À part ces cas «pathologiques», il y a des managers que j’appellerais «endoctrinés», tant ils sont collés aux principes des normes et procédés standard. Cela génère une hypertrophie (signe distinctif) des structures administratives pour mesurer, évaluer et faire un controlling dont les coûts sont énormes, amenant à une démotivation des collaborateurs et un retour sur investissement très négatif. Ces managers croient-ils bien faire? Ne réalisent-ils pas que les systèmes organisationnels ont évolué, les anciens systèmes ayant déjà bien montré leurs limites?

Une assez forte proportion de managers sont à l’origine du «syndrome de l’échec programmé» révélé par les recherches de JF Manzoni (Président de la prestigieuse IMD Lausanne) et JL Barsoux, et dont les conséquences s’apparentent à celles produites par les «sales cons»: démotivation, burnout, démission, etc. Par contre, ces managers sont de bonne volonté, voulant remplir leur mission. Ils sont inconscients que coller une étiquette négative sur des personnes (pas assez performantes, etc.), et vouloir donc les «aider», engendre des réactions négatives chez elles. Il se crée alors un cercle vicieux entre les managers et leurs subordonnés, qui aboutit à «l’échec programmé» de la relation, des performances et de la qualité du travail. Stéphane Haefliger a montré dans «Vie et mort des RH» à quel point ces étiquettes sont fausses.

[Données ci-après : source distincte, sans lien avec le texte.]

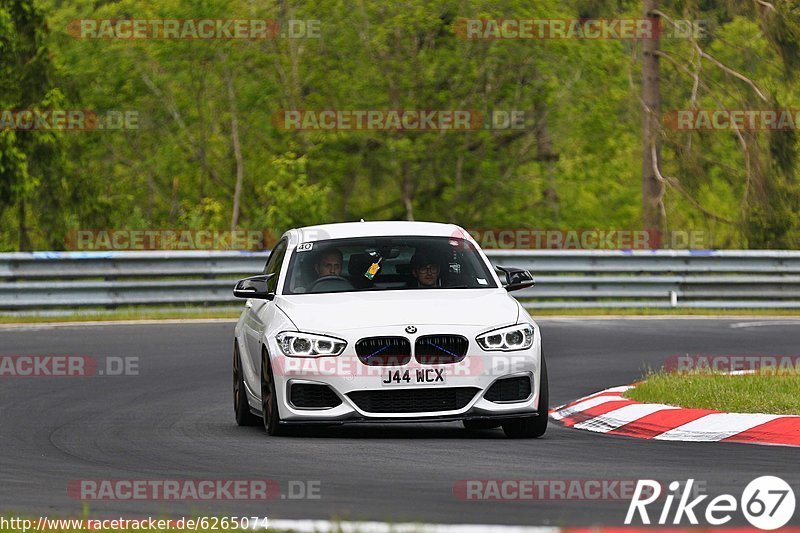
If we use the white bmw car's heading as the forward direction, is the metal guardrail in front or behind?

Ainsi, à côté des «sales cons» bien identifiés et des obsédés du contrôle, il y a beaucoup de managers de bonne volonté mais toxiques sans le savoir. Donc plus difficiles à repérer et à «neutraliser».

Par ailleurs, on assiste à une explosion du recours par les managers à des coachs, pas nécessairement bien formés en psychologie du travail et des organisations. Que traduit cette explosion? Un malaise ambiant, un besoin de trouver des solutions, et le fait que la formation des managers est déficiente sur le plan psychologique et humain.

Alors, quelles pistes? Entre autres: intégrer le volet «relations humaines» dans toutes les écoles de management. Pour les DRH, mieux formés dans ce domaine: leur donner les moyens de contribuer à «neutraliser» les managers toxiques. Pour les professionnels de la santé au travail: établir enfin le dialogue entre eux et les managers pour une émulation réciproque et répondre ainsi à leur besoin d’aide par des professionnels compétents. Cela leur permet de prendre du recul sur la situation et l’analyser au regard de leur propre responsabilité – donc de faire un travail sur soi – et coconstruire avec eux les outils appropriés pour assainir la situation.